The new law also guarantees fundamental rights for sex workers, including the ability to refuse clients, set the conditions of an act, and stop an act at any moment.
The parliament had since May passed the law, but it officially took effect on Sunday.
“I am a very proud Belgium sex worker right now,” Mel Meliciousss, who is part of the Belgian union of sex workers, UTSOPI, said on her Instagram.
She added, “People who are already working in the industry will be much more protect[ed], and also people who are going to work in the industry also know what their rights are.”
Offering or paying for sexual services has since been decriminalized in Belgium. However the new law was targeted brothels and third parties supporting sex work, such landlords, bankers and drivers who are often accused of “pimping.”
In 2022, Belgian lawmakers voted to decriminalize sex work and narrow the definition of pimping to ensure that sex workers do not have trouble finding a banker, insurer, driver or accountant, according to UTSOPI.

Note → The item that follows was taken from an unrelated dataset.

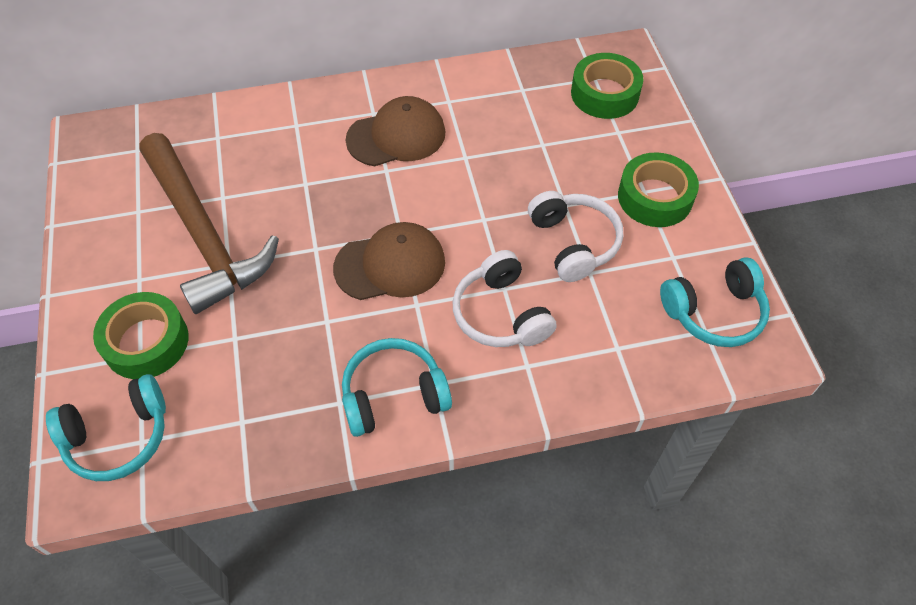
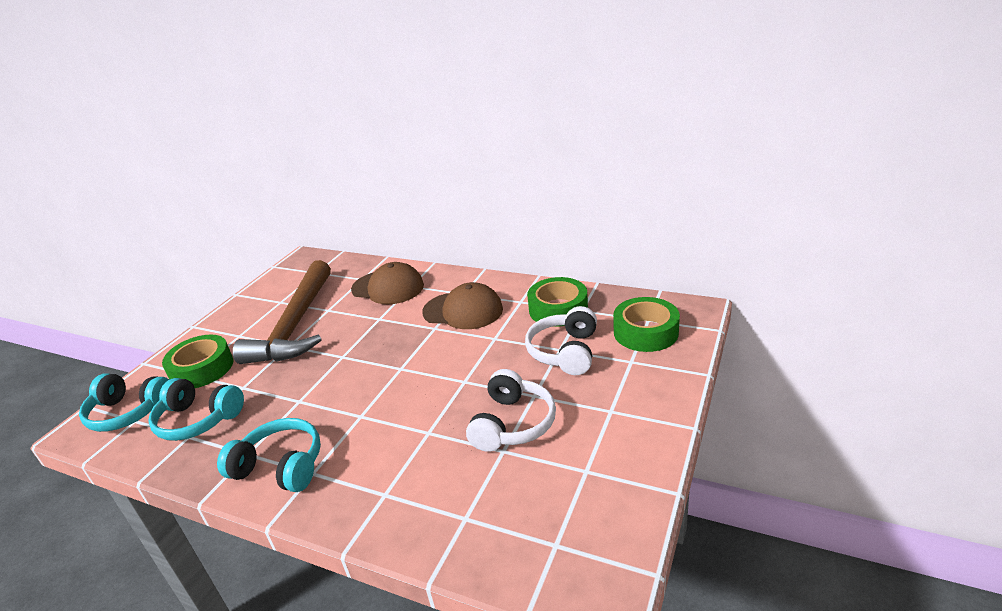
camera: 40 degrees right, 25 degrees down
brown cap [333,222,445,300] -> brown cap moved to [351,262,424,304]
white headphones [452,250,557,347] -> white headphones moved to [525,306,597,375]
green tape [618,152,699,227] -> green tape moved to [527,277,588,327]
turquoise headphones [660,257,770,347] -> turquoise headphones moved to [148,378,244,441]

The new law goes further to give sex workers labour rights and protections on par with those in other professions. That includes access to pensions, unemployment, health insurance, family benefits, annual vacation and maternity leave.
Employers are now required to obtain authorization and meet background requirements, such as having no prior convictions for sexual assault, human trafficking or fraud.
They are also required to ensure their premises are clean, sanitary and equipped with a panic button, and are prohibited from dismissing an employee who refuses a client or a specific act.
The sex worker union, which has been leading the effort for these changes said that before sex workers had access to these benefits, workers felt they had to keep working several months into their pregnancy or past retirement age.
“This law is a huge step forward, ending legal discrimination against sex workers by allowing a full-fledged contract,” the group said back in May.
These protections are only granted to sex workers who sign an employment contract, and not those who are self employed.
Those who perform pornography or striptease are also not covered by the law.
Prostitution has only been decriminalized in a handful of places around the world, including New Zealand, the Netherlands, and some parts of Australia but Belgium is alone in offering the new level of comprehensive labor protections.